CategoryRequirementStatus
StateActor state persists across pod restartsVerify with Redis persistence
DurabilityWorkflow survives node failureTest with pod deletion
CompensationSaga rollback executes on failureSimulate notification failures
ObservabilityTraces visible in Zipkin/JaegerConfigure tracing component
SecuritymTLS enabled between sidecarsVerify Dapr Sentry is running
ResourcesSidecar limits configuredCheck dapr.io annotations

Reflect on Your Skill: Comprehensive Review

You've built a complete Digital FTE blueprint. This is the moment to assess what your dapr-deployment skill has learned throughout Module 7. Access your skill's growth by exploring these capstone scenarios.

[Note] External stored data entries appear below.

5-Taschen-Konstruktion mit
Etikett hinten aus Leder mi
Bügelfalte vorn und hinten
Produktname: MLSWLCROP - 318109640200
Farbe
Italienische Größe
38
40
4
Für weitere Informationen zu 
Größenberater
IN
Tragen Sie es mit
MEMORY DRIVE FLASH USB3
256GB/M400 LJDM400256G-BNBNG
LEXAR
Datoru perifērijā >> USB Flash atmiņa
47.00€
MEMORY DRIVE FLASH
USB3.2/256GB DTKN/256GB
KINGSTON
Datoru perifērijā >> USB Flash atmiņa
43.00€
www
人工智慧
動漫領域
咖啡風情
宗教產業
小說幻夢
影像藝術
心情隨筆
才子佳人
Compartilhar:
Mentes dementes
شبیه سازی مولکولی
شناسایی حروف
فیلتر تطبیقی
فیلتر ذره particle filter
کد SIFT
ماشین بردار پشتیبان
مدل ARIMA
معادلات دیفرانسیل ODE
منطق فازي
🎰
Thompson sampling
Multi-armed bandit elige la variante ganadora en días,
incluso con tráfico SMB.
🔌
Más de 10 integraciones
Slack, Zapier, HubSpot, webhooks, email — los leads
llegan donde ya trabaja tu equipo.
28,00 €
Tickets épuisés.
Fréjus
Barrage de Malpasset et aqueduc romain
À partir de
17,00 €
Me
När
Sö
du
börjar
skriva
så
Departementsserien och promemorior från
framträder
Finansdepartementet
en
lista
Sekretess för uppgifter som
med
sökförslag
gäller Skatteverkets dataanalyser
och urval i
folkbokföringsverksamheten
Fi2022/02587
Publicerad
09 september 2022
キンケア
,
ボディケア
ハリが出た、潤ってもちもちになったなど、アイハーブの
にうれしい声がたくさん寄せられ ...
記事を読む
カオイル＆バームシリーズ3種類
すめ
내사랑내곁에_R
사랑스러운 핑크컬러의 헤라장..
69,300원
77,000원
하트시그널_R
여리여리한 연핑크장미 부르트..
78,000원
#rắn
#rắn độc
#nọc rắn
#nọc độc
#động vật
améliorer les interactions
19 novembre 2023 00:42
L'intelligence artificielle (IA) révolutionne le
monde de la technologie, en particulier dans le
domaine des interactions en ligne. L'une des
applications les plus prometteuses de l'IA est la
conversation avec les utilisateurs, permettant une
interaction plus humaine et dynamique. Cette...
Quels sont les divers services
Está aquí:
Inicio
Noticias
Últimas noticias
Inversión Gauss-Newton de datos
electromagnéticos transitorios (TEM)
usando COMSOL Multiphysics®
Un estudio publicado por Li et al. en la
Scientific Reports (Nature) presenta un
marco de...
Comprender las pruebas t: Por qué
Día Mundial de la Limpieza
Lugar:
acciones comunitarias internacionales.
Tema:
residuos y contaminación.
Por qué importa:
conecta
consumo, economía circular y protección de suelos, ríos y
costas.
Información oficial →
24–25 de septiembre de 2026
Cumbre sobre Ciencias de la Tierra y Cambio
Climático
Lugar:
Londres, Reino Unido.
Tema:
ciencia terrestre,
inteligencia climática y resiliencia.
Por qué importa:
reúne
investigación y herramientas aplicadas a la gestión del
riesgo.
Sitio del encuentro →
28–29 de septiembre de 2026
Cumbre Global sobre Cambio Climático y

Prompt 1: Extend the System

markdown
I've built a TaskActor + TaskProcessingWorkflow system for task management. Now I want to add a ProjectActor that manages a collection of tasks. Help me design: 1. ProjectActor that tracks multiple TaskActor IDs 2. A workflow that creates a project with 3 initial tasks 3. An activity that calls TaskActor for each task creation

Prompt 2: Debug a Production Issue

markdown
My TaskProcessingWorkflow is failing intermittently in production. The logs show: - Workflow starts successfully - Activities 1-3 complete - Activity 4 (notify_assignee) fails with timeout

Prompt 3: Design for Scale

markdown
My capstone system needs to handle 10,000 concurrent tasks across 100 users. Each user has their own ChatActor, and tasks are distributed across TaskActors. Help me analyze the impact on the Placement service and actor activation rates.

Safety Note

This capstone combines multiple Dapr building blocks. When deploying to production: verify Redis has persistence enabled (actor state must survive Redis restarts), configure appropriate actor idle timeouts, and implement proper circuit breakers for external notification services to prevent saga compensation storms.